- **To-do item**: Write out each entry below exactly. Do not include the images.

- **Material shown**:
Start of Block

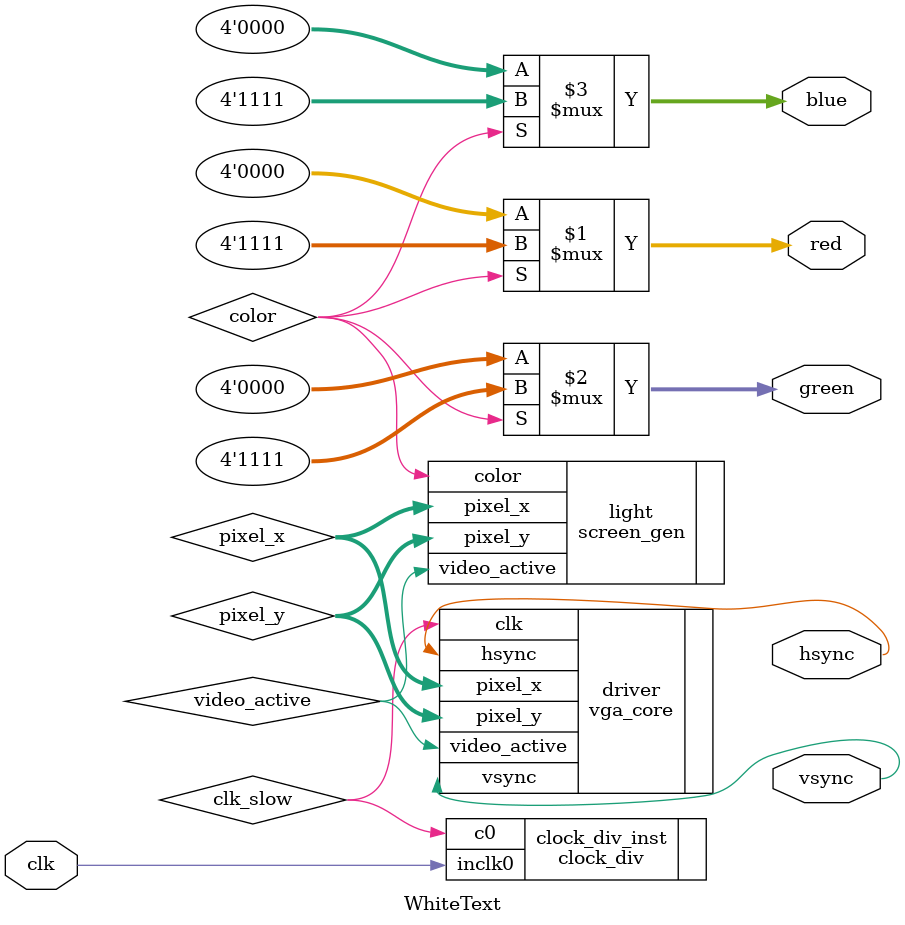
<source format=v>
module WhiteText
(
	input clk,
	output [3:0] red,
	output [3:0] green,
	output [3:0] blue,
	output hsync,
	output vsync
);


wire clk_slow;
wire video_active;
wire [9:0] pixel_x;
wire [9:0] pixel_y;
wire color;

assign red = (color) ? 4'b1111 : 4'b0000;
assign green = (color) ? 4'b1111 : 4'b0000;
assign blue = (color) ? 4'b1111 : 4'b0000;

clock_div clock_div_inst 
(
	.inclk0(clk),
	.c0(clk_slow)
);

vga_core driver
(
	.clk(clk_slow),
	.hsync(hsync),
	.vsync(vsync),
	.video_active(video_active),
	.pixel_x(pixel_x),
	.pixel_y(pixel_y)
);

screen_gen light
(
	.video_active(video_active),
	.pixel_x(pixel_x),
	.pixel_y(pixel_y),
	.color(color)
);

endmodule



</source>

End of Block

- **Exercise response**:
<source format=v>
module WhiteText
(
	input clk,
	output [3:0] red,
	output [3:0] green,
	output [3:0] blue,
	output hsync,
	output vsync
);


wire clk_slow;
wire video_active;
wire [9:0] pixel_x;
wire [9:0] pixel_y;
wire color;

assign red = (color) ? 4'b1111 : 4'b0000;
assign green = (color) ? 4'b1111 : 4'b0000;
assign blue = (color) ? 4'b1111 : 4'b0000;

clock_div clock_div_inst 
(
	.inclk0(clk),
	.c0(clk_slow)
);

vga_core driver
(
	.clk(clk_slow),
	.hsync(hsync),
	.vsync(vsync),
	.video_active(video_active),
	.pixel_x(pixel_x),
	.pixel_y(pixel_y)
);

screen_gen light
(
	.video_active(video_active),
	.pixel_x(pixel_x),
	.pixel_y(pixel_y),
	.color(color)
);

endmodule



</source>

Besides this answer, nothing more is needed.